Speaking of music, I’ve been enjoying the new Katy Perry album.  Hate all you want, she’s fun.  Also, I love Eminem.  I tolerate Rihanna when she is playing with Eminem.  I love that this new song is about seeming crazy.  I realized the other day that a casual observer would think I spend all day talking to myself.  But the reality is that not I’m talking to myself, I’m talking to the inanimate objects around me.  Example, I’m pulling sheets out of the dryer, and they are not dry,  “Dude!  You aren’t dry at all!  Look at this, you’ve gotten all wadded and tangled up, you are never going to dry that way.  Get back in there.”

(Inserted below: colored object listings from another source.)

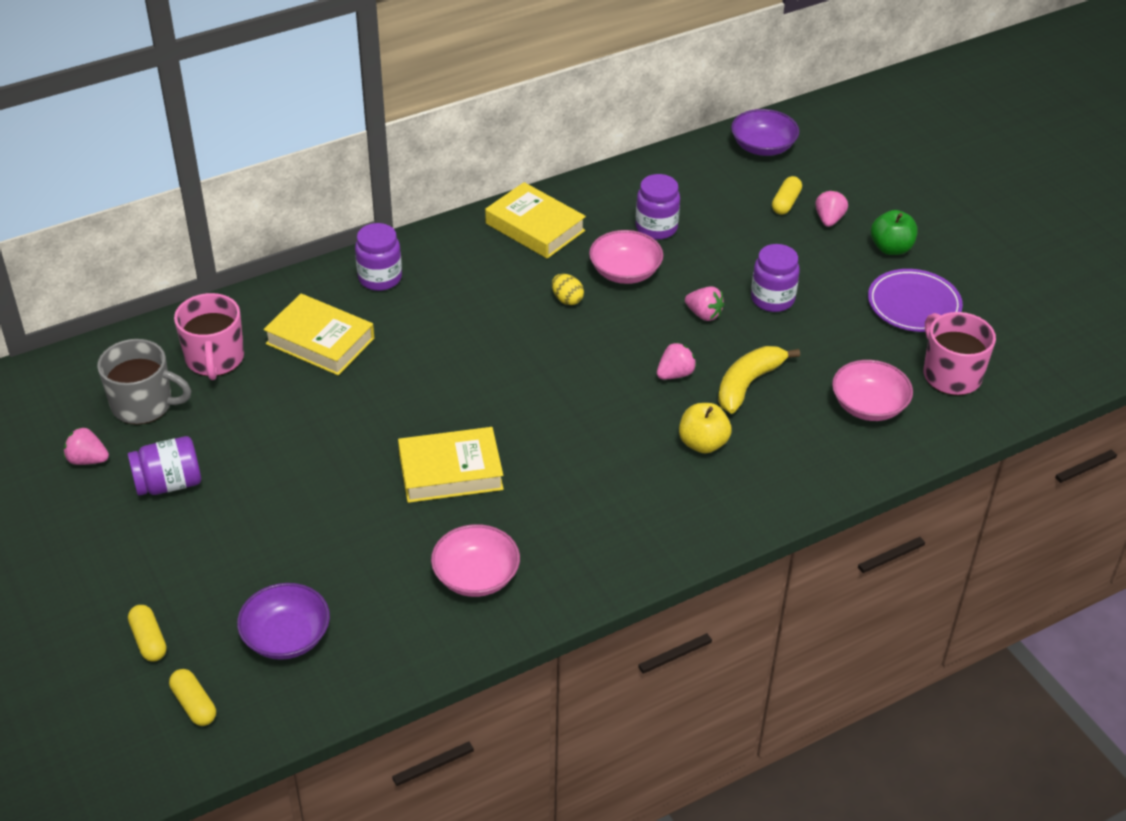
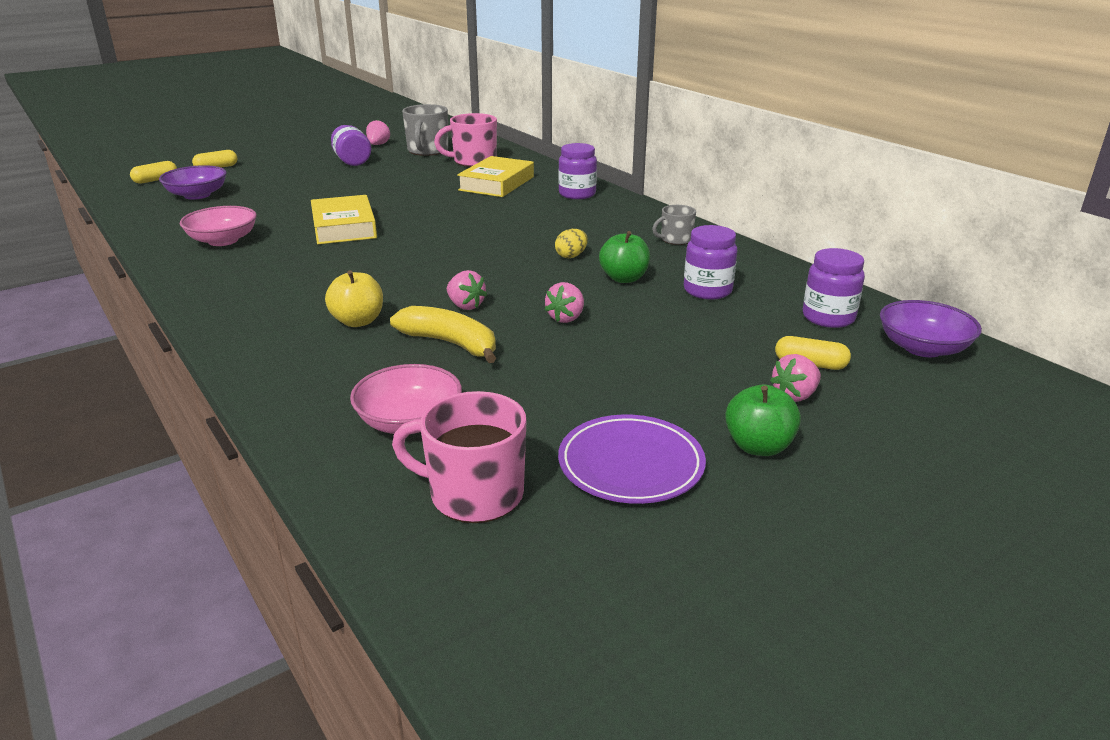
camera: 85 degrees right, 15 degrees down
yellow book [485,182,586,259] -> grey mug [652,205,696,245]
pink bowl [589,230,663,284] -> green apple [599,231,650,283]
purple jar [751,244,800,312] -> purple jar moved to [803,248,865,328]
pink strawberry [815,190,848,227] -> pink strawberry turned 135 degrees clockwise [770,354,821,402]
pink mug [923,312,996,395] -> pink mug turned 135 degrees counterclockwise [392,391,527,523]

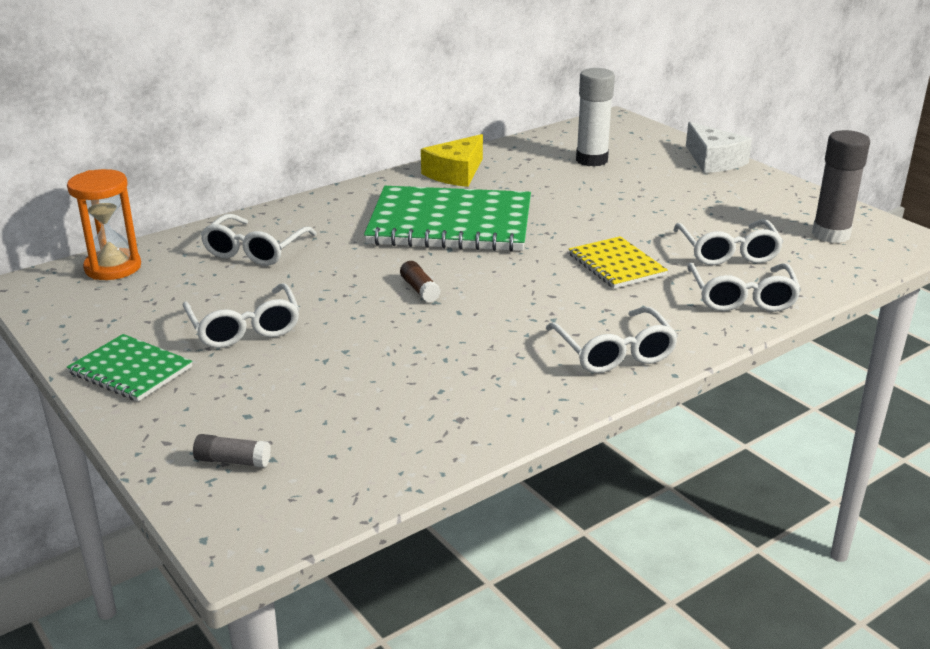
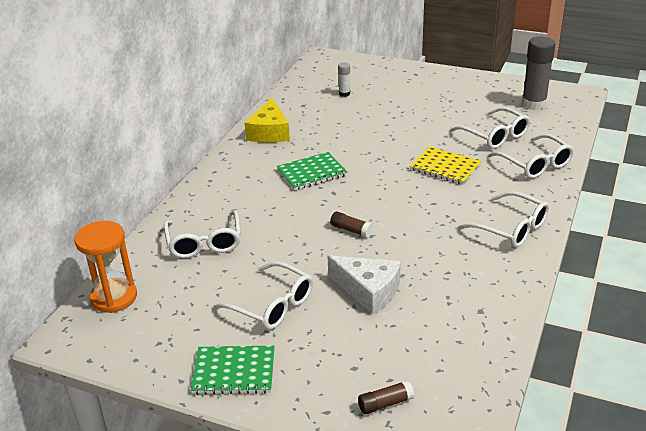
camera: 30 degrees left, 5 degrees up
grey glue stick [193,434,271,468] -> brown glue stick [358,380,414,414]
green notebook [364,186,531,252] -> green notebook [277,152,347,190], size x0.50
white glue stick [576,68,615,167] -> white glue stick [338,62,350,97], size x0.49
white cheese [686,122,752,173] -> white cheese moved to [328,255,401,315]

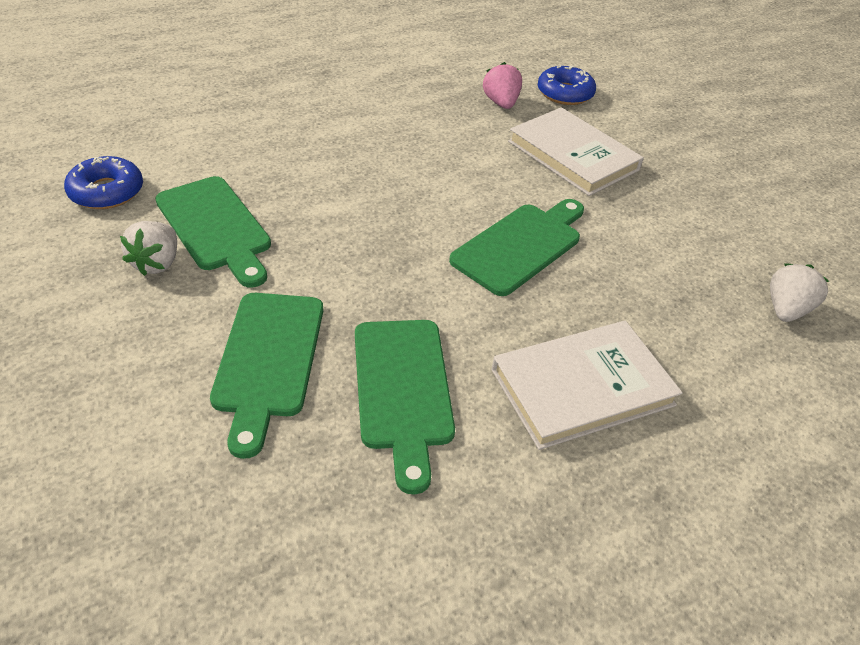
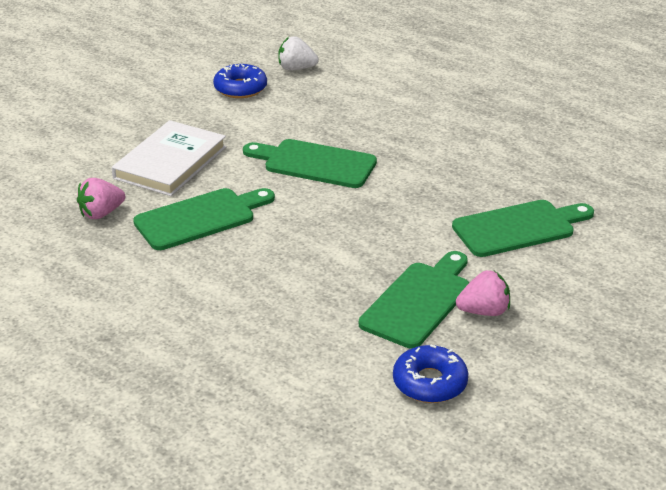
camera: 110 degrees left, 10 degrees down
white strawberry [120,221,177,276] -> pink strawberry [456,270,510,316]
green cutting board [355,320,455,494] -> green cutting board moved to [133,188,275,250]
white book [491,321,683,450] -> none
blue donut [538,66,596,105] -> blue donut moved to [213,64,267,98]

The weather has been crazy, yesterday it was 83 degrees, 90% humidity.  This morning it was 50 degrees, 60% humidity, with winds 20 mph.  The former is a lot hotter than you’d think, and the latter is a lot colder than you’d expect.  I’ve completed all of the levels of candy crush, and now we wait for an update.  In television news, you should be watching The Blacklist.  That is the only new television show I can definitely vouch for as amazing.  If you watch Homeland and Scandal, you should be reading this weekly blog series The Heroine Watch.  It definitely enhances what otherwise has been a season of extremely depressing and upsetting story lines.

I can’t wait until I can run and go to yoga and play tennis again, I’m hoping to be able to start doing more in the next couple of week.  I’ve been walking a mile in the morning and a mile at night, and standing up at my desk during the day, and I’ve been able to do that with occasional pain.  The range of motion in my ankle is limited in all directions, but I believe that it is getting a little better every day.  I still have some numbness in my big toe and on the outside of my heel, but the scar is healing well.

Until then, Briscoe and her pink gorilla are making sure my yoga mat feels loved.